Saying it like it is (27th January-2nd February)

February 3, 2020

Image courtesy of Flickr 

 

Far too much of the student newspaper is controlled by snowflake lefties and remoaners complaining about their safe space or lack thereof. I, Barry Smith, shall embark on a one-man mission to restore the status quo and invoke the glory of Britannia, to show the people the error of their PC ways. Or, just write a weekly column on the news and what I think about it.

 

Brexit day has finally come (and indeed gone by the time you are reading this)! The leftie snowflakes have spent three and a half years moaning about a completely unconstitutional people’s vote and that people didn’t know what they were voting for and all that other nonsense.
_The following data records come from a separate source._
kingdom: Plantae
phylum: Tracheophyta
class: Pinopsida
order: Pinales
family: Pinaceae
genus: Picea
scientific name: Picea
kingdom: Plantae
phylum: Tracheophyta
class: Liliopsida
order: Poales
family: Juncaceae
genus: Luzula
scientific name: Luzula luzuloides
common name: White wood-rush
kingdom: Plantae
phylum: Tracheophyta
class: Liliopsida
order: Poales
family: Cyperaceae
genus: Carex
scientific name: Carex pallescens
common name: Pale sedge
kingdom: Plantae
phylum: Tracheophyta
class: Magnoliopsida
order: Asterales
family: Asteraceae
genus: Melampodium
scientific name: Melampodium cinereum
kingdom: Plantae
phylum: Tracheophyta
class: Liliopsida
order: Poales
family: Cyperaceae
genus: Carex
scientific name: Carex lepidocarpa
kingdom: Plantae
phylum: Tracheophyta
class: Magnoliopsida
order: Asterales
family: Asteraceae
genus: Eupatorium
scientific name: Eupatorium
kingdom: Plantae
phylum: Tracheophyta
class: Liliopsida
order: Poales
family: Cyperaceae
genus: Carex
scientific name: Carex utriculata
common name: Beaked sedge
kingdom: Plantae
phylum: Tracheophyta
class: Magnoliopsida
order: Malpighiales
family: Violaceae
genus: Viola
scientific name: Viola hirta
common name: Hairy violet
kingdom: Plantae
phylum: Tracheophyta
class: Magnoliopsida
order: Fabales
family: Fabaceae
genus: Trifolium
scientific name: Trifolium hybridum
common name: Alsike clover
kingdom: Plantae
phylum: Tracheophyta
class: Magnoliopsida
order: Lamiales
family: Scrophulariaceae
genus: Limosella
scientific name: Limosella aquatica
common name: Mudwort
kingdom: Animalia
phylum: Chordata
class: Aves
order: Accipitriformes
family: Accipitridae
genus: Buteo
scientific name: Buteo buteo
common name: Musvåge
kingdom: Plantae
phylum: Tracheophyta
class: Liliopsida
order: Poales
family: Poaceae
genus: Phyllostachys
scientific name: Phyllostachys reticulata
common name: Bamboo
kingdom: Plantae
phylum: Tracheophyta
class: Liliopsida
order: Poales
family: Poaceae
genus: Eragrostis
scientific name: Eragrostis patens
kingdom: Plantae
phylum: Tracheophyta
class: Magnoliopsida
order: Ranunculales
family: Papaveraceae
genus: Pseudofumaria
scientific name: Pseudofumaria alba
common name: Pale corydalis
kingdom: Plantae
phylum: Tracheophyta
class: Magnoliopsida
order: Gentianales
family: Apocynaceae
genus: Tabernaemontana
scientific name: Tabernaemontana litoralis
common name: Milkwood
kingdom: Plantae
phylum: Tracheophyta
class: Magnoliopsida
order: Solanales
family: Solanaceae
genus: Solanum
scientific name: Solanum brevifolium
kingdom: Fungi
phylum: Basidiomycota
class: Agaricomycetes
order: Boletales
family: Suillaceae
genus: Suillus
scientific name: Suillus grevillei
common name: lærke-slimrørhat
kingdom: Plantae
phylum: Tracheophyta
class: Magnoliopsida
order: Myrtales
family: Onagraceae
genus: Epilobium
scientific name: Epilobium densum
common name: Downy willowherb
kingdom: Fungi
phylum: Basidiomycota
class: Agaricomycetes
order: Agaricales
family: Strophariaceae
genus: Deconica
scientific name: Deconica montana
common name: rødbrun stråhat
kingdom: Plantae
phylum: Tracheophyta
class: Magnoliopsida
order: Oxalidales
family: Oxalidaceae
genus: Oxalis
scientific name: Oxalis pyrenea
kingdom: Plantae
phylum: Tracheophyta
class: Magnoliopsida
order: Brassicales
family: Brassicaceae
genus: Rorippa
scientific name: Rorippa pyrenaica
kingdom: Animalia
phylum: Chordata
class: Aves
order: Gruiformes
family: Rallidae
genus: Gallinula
Well, today is a day that 52% of us have been waiting a jolly long time for and it is a celebration of everything that makes us great. I will be spending the day wearing my Union Jack suit, eating roast beef, strolling through our glorious countryside, and then going to my local pub in the evening and scrapping with some Millwall fans over how awful their football club is. And may I praise Nigel Farage and our many other MEPs for sticking the proverbial middle finger up at the European parliament by waving our glorious flag in their controlling faces. God save the queen!

 

Another story that was going around whilst the shills attempted to silence me was the Meghan Markle debacle. The ungrateful Prince Harry has taken the silver spoon that this country’s proud history has given him and attempted to gouge our eyes out with it over some half-baked TV actress from a country that I regard as our largest mistake. The monarchy is a great thing and one of the many reasons that I am proud to hail from this storied isle. However, if Harry thinks that he is above representing us on the world stage and displaying to everyone else why the sun has not and will not set on the British Empire and wants to throw all of that in the bin like yesterday’s Telegraph, then I shall be expecting a cheque of the amount that the British taxpayer has paid to him post-haste.

 

Update on the Falklands and Gibraltar: they remain ours.

 

Views expressed in InQuire's satire articles are those only of the writer and InQuire does not endorse any of these opinions, this section is dedicated to entertainment purposes only. We use fictitious characters in our stories, except in regards to public figures being satirised directly.